Shuffles a list of values found in a field.

class unitxt.operators.SplitByNestedGroup(__tags__: Dict[str, str] = {}, data_classification_policy: List[str] = None, caching: bool = None, field_name_of_group: str = 'group', number_of_fusion_generations: int = 1)

Bases: MultiStreamOperator

Splits a MultiStream that is small - for metrics, hence: whole stream can sit in memory, split by the value of field ‘group’.

Parameters:

number_of_fusion_generations – int

the value in field group is of the form “sourcen/sourcenminus1/…” describing the sources in which the instance sat when these were fused, potentially several phases of fusion. the name of the most recent source sits first in this value. (See BaseFusion and its extensions) number_of_fuaion_generations specifies the length of the prefix by which to split the stream. E.g. for number_of_fusion_generations = 1, only the most recent fusion in creating this multi_stream, affects the splitting. For number_of_fusion_generations = -1, take the whole history written in this field, ignoring number of generations.

class unitxt.operators.SplitByValue(__tags__: ~typing.Dict[str, str] = {}, data_classification_policy: ~typing.List[str] = None, caching: bool = None, fields: ~typing.List[str])

Bases: MultiStreamOperator

Splits a MultiStream into multiple streams based on unique values in specified fields.

Parameters:

fields (List[str]) – The fields to use when splitting the MultiStream.

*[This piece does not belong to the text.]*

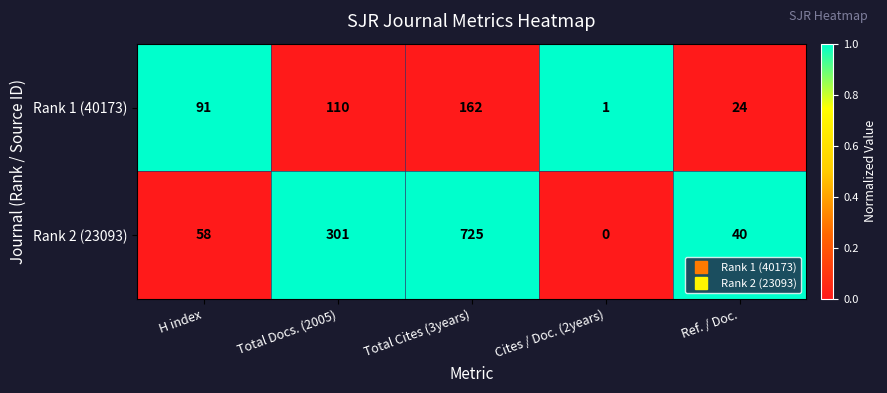

The value of Rank 2 (23093) at Total Docs. (2005) is 210. True or false?

False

class unitxt.operators.StreamRefiner(__tags__: Dict[str, str] = {}, data_classification_policy: List[str] = None, caching: bool = None, apply_to_streams: List[str] | None = None, dont_apply_to_streams: List[str] = None, max_instances: int = None)

Bases: StreamOperator

Discard from the input stream all instances beyond the leading ‘max_instances’ instances.

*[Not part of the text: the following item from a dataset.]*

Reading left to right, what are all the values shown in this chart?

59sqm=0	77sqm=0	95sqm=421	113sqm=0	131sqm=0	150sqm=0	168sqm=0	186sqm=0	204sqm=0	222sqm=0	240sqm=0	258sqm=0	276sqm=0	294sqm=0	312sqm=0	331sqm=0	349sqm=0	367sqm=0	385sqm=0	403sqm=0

Thereby, if the input stream consists of no more than ‘max_instances’ instances, the resulting stream is the whole of the input stream. And if the input stream consists of more than ‘max_instances’ instances, the resulting stream only consists of the leading ‘max_instances’ of the input stream.

Args: max_instances (int)

apply_to_streams (optional, list(str)): names of streams to refine.

Examples

when input = [{“a”: 1},{“a”: 2},{“a”: 3},{“a”: 4},{“a”: 5},{“a”: 6}] is fed into StreamRefiner(max_instances=4) the resulting stream is [{“a”: 1},{“a”: 2},{“a”: 3},{“a”: 4}]

class unitxt.operators.TakeByField(__tags__: ~typing.Dict[str, str] = {}, data_classification_policy: ~typing.List[str] = None, caching: bool = None, apply_to_streams: ~typing.List[str] = None, dont_apply_to_streams: ~typing.List[str] = None, field: str, index: str, to_field: str = None, use_query: bool)

Bases: InstanceOperator

From field ‘field’ of a given instance, select the member indexed by field ‘index’, and store to field ‘to_field’.

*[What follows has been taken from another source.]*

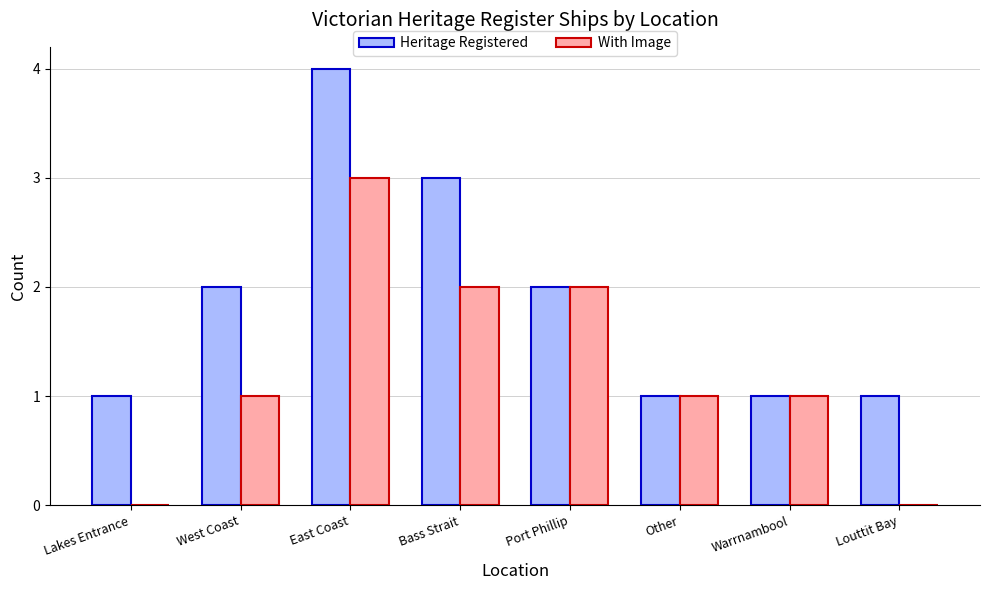

What is the sum of the Heritage Registered values at Louttit Bay and East Coast?

5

exception unitxt.operators.UnexpectedHttpCodeError(http_code)

Bases: Exception

class unitxt.operators.Unique(__tags__: ~typing.Dict[str, str] = {}, data_classification_policy: ~typing.List[str] = None, fields: ~typing.List[str])

Bases: SingleStreamReducer

Reduces a stream to unique instances based on specified fields.

Parameters:

fields (List[str]) – The fields that should be unique in each instance.

class unitxt.operators.ZipFieldValues(__tags__: ~typing.Dict[str, str] = {}, data_classification_policy: ~typing.List[str] = None, caching: bool = None, apply_to_streams: ~typing.List[str] = None, dont_apply_to_streams: ~typing.List[str] = None, fields: ~typing.List[str], to_field: str, longest: bool = False, use_query: bool)

Bases: InstanceOperator

Zips values of multiple fields in a given instance, similar to list(zip(*fields)).

The value in each of the specified ‘fields’ is assumed to be a list. The lists from all ‘fields’ are zipped, and stored into ‘to_field’.

If ‘longest’=False, the length of the zipped result is determined by the shortest input value. If ‘longest’=False, the length of the zipped result is determined by the longest input, padding shorter inputs with None -s.